5 Comments RSS · Twitter · Mastodon
> Maybe all that is true. But what I cannot understand is why anyone would think users would want to have a conversation with Siri, when many would probably settle for a version of that basic database association schema working correctly.
Tell me you are disconnected from the world, without telling me you are disconnected from the world.
"Users" would want to have a conversation with Siri for the same reason "users" want to have that conversation with ChatGPT, Bing Chat and Bard; namely, technical or philosophical intrigue, wanting to explore the edges of the technology, trying to break it, etc. Microsoft was well aware this will happen, and they still created the product, because any news is good news for Bing. At this point, the same is true about Siri, the most mocked of all virtual assistants. It's an embarrassing product for Apple, much more than Bing was an embarrassing product for Microsoft. Now, Bing is leading the conversation for LLM products. Imagine that. But Nick Heer over here, is unable to "understand" simple human nature.
> "Users" would want to have a conversation with Siri for the same reason "users" want to have that conversation with ChatGPT, Bing Chat and Bard; namely, technical or philosophical intrigue, wanting to explore the edges of the technology, trying to break it, etc.
Fair point!
Perhaps I was not clear — that is on me — but what I was attempting to explain was the vast gulf between what Siri is marketed as doing today and the complaints I see and hear in the real world. Those are things which may not be solved by making Siri more conversational. This rationale — "intrigue", as you put it — is interesting, but not necessarily what many people want or expect out of Siri. Bing may be more interesting than it ever has been, but it isn't moving the needle on search (https://gs.statcounter.com/search-engine-market-share).
If Siri magically becomes a conversational tour de force, but is still incapable of reliably messaging someone, it is a more curious product and will make for some nice demos. But it is not a better digital assistant.
> But Nick Heer over here […]
Ay.
> Apple’s design team repeatedly rejected the feature that enabled users to report a concern or issue with the content of a Siri answer, preventing machine-learning engineers from understanding mistakes, because it wanted Siri to appear “all-knowing.”

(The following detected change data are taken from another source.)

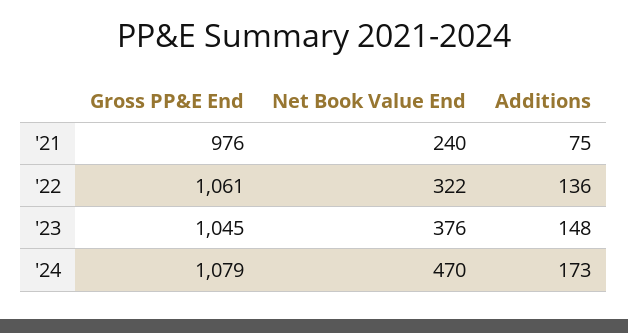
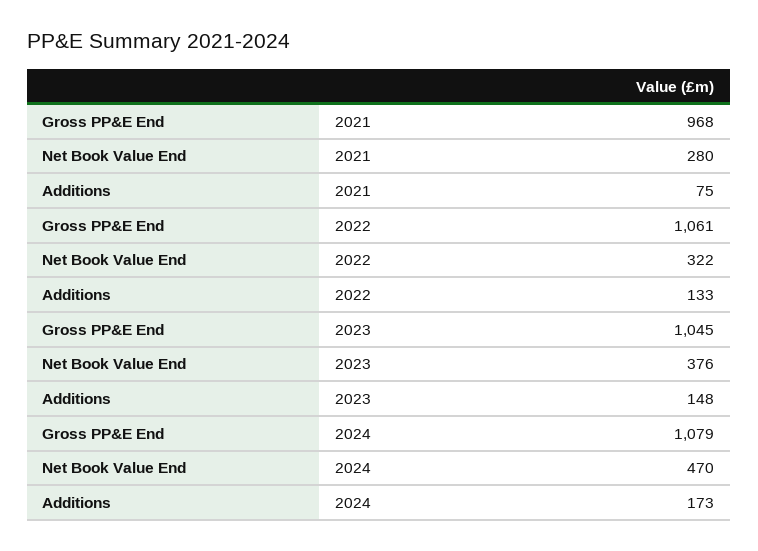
  {
    "Gross PP&E End": {
-     "'21": 976,
+     "'21": 968,
      "'22": 1061,
      "'23": 1045,
      "'24": 1079
    },
    "Net Book Value End": {
-     "'21": 240,
+     "'21": 280,
      "'22": 322,
      "'23": 376,
      "'24": 470
    },
    "Additions": {
      "'21": 75,
-     "'22": 136,
+     "'22": 133,
      "'23": 148,
      "'24": 173
    }
  }

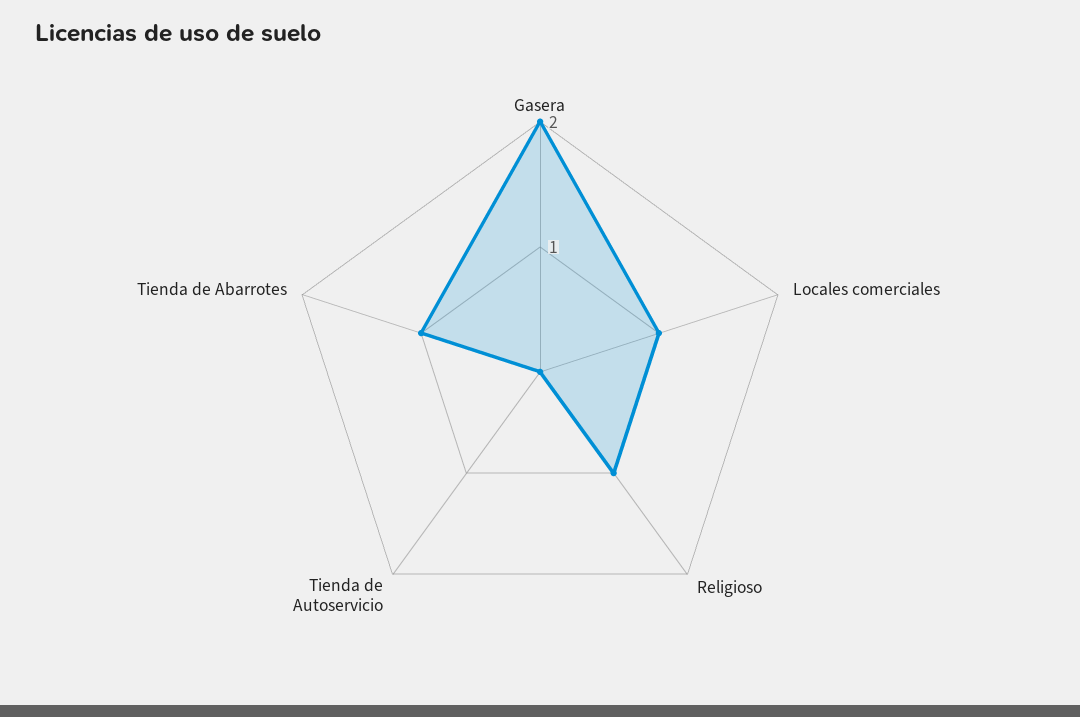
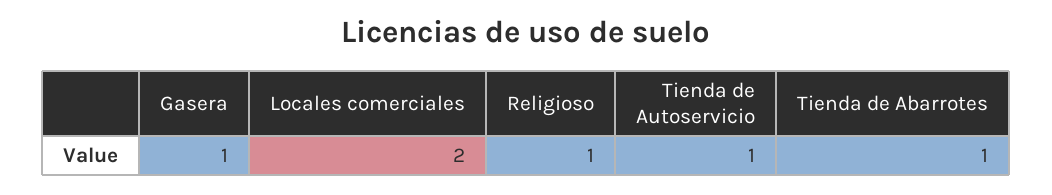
  {
-   "Gasera": 2,
+   "Gasera": 1,
-   "Locales comerciales": 1,
+   "Locales comerciales": 2,
    "Religioso": 1,
-   "Tienda de Autoservicio": 0,
+   "Tienda de Autoservicio": 1,
    "Tienda de Abarrotes": 1
  }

I can kind of see why Apple mistakenly does this but why does everyone else in the industry? Google has this problem horribly everywhere from search to photos with no way to report problems and Amazon is similar. I assume there's some theory along the lines of being able to data-mine using metrics like repeat queries but it seems like there's some pervasive belief that allowing users to give feedback is bad even though it's one of the most useful data sources an ML engineer has available.

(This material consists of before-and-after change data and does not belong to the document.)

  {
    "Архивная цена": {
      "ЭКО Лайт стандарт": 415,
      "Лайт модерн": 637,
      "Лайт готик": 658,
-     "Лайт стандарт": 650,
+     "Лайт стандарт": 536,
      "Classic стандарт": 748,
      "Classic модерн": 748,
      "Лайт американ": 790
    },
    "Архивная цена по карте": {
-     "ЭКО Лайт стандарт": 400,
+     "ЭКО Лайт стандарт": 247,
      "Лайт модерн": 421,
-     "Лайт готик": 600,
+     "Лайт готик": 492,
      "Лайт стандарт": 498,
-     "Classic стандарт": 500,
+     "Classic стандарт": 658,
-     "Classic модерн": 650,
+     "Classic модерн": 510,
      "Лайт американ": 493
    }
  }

The idea of being able to tell Siri to pause audiobooks when doing yard work outside in the winter (gloves) and out of cellphone/WiFi range seemed really great until I tried it and it was very unreliable. That would be a feature I'd like fixed.
As to LLMs, I understand Apple's reluctance. I feel the same way. People are going to believe LLMs' hallucinations and that will be bad. Remember all the people who got lost/stuck/drove into rivers in the early days of SatNavs? Same thing will happen. Many people trust machines more than themselves. And then they'll believe that if it takes 5 hours to dry 5 shirts in the sun, it will take 30 hours to dry 30 shirts, just as the LLM tells them. An LLM passes the bar exam just like a book on passing the bar exam passes the bar exam. It's not what people think, but it'll probably cause a lot of disruption until normies realize they've been sold a pipe dream and grok it.
@OUG Agreed with first paragraph. Quite simply, even the basics don't work. I don't mind having a "layer" to get me access to some LLM, but the point is that the functionality comes first. And, I dunno, an LLM could easily help with that, e.g. better parsing, like S-GPT, where part of the solution relies on "general" knowledge that would be difficult to extract in a more programmatic way.